Rewrite the rows from the start up to and including the line with "scientific name: Gnaphalium uliginosum", changing "phylum" to "division" and leaving everything else as it is.

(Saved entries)
────────

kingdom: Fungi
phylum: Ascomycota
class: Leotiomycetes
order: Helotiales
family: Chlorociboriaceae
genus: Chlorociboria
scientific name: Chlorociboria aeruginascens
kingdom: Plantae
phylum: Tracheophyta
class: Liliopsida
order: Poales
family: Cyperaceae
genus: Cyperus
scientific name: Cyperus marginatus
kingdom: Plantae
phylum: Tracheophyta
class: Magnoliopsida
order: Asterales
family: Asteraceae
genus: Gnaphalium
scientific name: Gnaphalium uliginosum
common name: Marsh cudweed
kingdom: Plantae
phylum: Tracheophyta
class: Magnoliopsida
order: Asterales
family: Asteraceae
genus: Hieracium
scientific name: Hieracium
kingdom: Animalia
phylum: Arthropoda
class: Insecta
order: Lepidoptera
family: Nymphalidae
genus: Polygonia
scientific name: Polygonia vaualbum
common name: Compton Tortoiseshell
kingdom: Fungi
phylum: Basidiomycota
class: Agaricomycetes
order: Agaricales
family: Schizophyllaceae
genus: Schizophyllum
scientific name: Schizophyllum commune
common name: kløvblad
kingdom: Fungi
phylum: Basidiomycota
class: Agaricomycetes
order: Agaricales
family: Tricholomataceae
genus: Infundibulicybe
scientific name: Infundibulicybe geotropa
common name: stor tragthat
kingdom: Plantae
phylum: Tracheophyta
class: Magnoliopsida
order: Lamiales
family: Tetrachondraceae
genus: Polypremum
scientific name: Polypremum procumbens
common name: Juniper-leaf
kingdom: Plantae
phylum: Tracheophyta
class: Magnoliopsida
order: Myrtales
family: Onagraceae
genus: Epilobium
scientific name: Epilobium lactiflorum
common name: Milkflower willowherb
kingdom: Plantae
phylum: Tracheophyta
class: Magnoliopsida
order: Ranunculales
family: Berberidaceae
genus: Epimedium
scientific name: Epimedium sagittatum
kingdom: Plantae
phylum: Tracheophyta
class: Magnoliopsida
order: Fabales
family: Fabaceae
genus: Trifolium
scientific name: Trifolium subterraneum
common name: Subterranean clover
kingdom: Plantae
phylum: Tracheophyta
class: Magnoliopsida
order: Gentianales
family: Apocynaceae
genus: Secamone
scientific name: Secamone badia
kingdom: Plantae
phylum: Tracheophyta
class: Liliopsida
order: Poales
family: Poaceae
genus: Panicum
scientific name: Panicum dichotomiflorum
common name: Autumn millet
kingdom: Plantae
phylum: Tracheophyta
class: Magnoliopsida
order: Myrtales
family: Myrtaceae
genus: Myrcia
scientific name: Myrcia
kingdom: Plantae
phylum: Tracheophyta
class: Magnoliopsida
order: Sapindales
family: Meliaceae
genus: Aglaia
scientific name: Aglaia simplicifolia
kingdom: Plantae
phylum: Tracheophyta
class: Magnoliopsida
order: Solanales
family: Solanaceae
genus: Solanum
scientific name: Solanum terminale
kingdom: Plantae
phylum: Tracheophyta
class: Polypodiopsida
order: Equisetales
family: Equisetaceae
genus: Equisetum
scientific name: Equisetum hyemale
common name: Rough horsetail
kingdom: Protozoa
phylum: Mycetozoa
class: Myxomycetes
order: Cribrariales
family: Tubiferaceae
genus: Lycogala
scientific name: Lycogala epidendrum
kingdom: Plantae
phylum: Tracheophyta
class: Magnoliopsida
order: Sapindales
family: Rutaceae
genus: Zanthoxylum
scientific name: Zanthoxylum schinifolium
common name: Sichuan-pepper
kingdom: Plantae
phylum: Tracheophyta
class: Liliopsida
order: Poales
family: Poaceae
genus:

────────

(CORRECT OUTPUT)
kingdom: Fungi
division: Ascomycota
class: Leotiomycetes
order: Helotiales
family: Chlorociboriaceae
genus: Chlorociboria
scientific name: Chlorociboria aeruginascens
kingdom: Plantae
division: Tracheophyta
class: Liliopsida
order: Poales
family: Cyperaceae
genus: Cyperus
scientific name: Cyperus marginatus
kingdom: Plantae
division: Tracheophyta
class: Magnoliopsida
order: Asterales
family: Asteraceae
genus: Gnaphalium
scientific name: Gnaphalium uliginosum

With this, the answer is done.